» Records provided
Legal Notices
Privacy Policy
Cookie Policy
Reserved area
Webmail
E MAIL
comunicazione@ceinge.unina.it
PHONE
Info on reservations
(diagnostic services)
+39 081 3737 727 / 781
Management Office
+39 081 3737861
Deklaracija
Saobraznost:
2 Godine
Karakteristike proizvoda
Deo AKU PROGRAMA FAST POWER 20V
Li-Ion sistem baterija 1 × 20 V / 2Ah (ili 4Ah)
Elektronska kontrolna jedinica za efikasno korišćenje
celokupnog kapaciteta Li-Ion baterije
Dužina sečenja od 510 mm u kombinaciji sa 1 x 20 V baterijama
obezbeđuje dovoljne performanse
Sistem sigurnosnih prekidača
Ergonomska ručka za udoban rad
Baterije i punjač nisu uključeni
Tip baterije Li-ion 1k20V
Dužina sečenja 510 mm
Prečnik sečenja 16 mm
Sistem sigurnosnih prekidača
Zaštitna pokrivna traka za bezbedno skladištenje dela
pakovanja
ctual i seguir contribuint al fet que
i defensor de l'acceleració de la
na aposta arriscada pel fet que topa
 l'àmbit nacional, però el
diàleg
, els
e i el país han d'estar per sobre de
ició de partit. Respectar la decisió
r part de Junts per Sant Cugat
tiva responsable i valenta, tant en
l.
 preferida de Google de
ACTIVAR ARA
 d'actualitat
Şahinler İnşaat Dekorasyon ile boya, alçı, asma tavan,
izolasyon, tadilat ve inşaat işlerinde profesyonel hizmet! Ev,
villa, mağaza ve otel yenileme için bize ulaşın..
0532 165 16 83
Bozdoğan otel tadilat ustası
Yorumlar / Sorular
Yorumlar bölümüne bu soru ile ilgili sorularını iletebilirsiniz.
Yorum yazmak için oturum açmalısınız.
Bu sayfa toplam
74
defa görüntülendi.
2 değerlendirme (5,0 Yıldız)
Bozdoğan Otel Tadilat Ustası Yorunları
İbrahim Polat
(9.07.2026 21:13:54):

» Job item
Filter the records above and copy every line that contains the word "Dužina".

» Your solution
Dužina sečenja od 510 mm u kombinaciji sa 1 x 20 V baterijama
Dužina sečenja 510 mm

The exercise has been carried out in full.